Indeed, it's interesting that one of Lonergan's producers is Scott Rudin, who was also behind the far less convincing post-9/11 melodrama "Extremely Loud and Incredibly Close." In many ways, "Margaret" feels like the movie "Extremely Loud" fell so short of being: a poetic meditation on loss, a far-ranging urban picaresque and a parable of healing and connection by way of a naive youngster's innocent but bull-headed search for closure.
Even that highfalutin description doesn't do "Margaret" justice, because it's more than that. For one thing, it's a sensitive, wryly funny evocation of the fraught relationships between mothers and teenage daughters. For another, it's a splendid, almost decadently indulgent showcase of some of cinema's finest acting talent, including Smith-Cameron (check out her face when one of her dates describes his job in computer software) and the sublime Berlin, best known for her Oscar-nominated performance in the 1972 comedy "The Heartbreak Kid." If "Margaret" deserves praise for anything, it's for reintroducing audiences to Berlin, who gives full, abrasive voice to a New York woman we rarely see represented in movies: the weathered, cranky survivor of a certain age who ekes out a living without the benefit of great shoes or quirky lovability.
Among the delectable digressions in "Margaret" - which takes its title from the Gerard Manley Hopkins poem "Spring and Fall" - are an impassioned argument between an English teacher (Matthew Broderick) and a student over "King Lear," a brutally honest scene of a girl losing her virginity and not one but two transcendent Metropolitan Opera performances: Christine Goerke in "Norma" and Renee Fleming and Susan Graham in "Tales of Hoffman."
Throw in more than a few legal sidebars, several conversations between Lisa and her dad in California about an upcoming trip and an impulsive mission to Brooklyn, and "Margaret" often veers dangerously close to losing its way.
But as long as Lonergan stays focused on his feisty, sensitive, self-dramatizing young heroine, the movie is always where it needs to be.

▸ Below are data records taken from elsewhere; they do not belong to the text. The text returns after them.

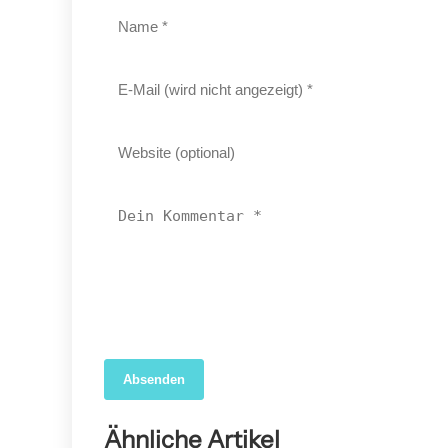
Absenden
04. April 2026
Forscher nutzen KI, um das wahre Ausmaß der
Ähnliche Artikel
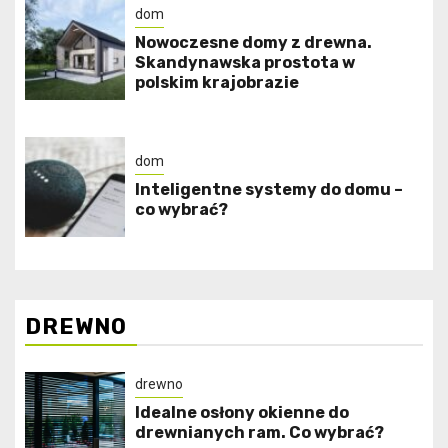
dom
Nowoczesne domy z drewna.
Skandynawska prostota w
polskim krajobrazie
dom
Inteligentne systemy do domu –
co wybrać?
DREWNO
drewno
Idealne osłony okienne do
drewnianych ram. Co wybrać?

There's a scene late in the movie, when Lisa is walking down a New York street and disappears into the crowd, that could have served as a perfectly suitable ending for her story. But that moment would have been too pat for a writer of Lonergan's rigor.
Life goes on even when some lives end, "Margaret" invites us to muse, and isn't that strange?
Contains strong profanity, sexuality, some drug use and disturbing images.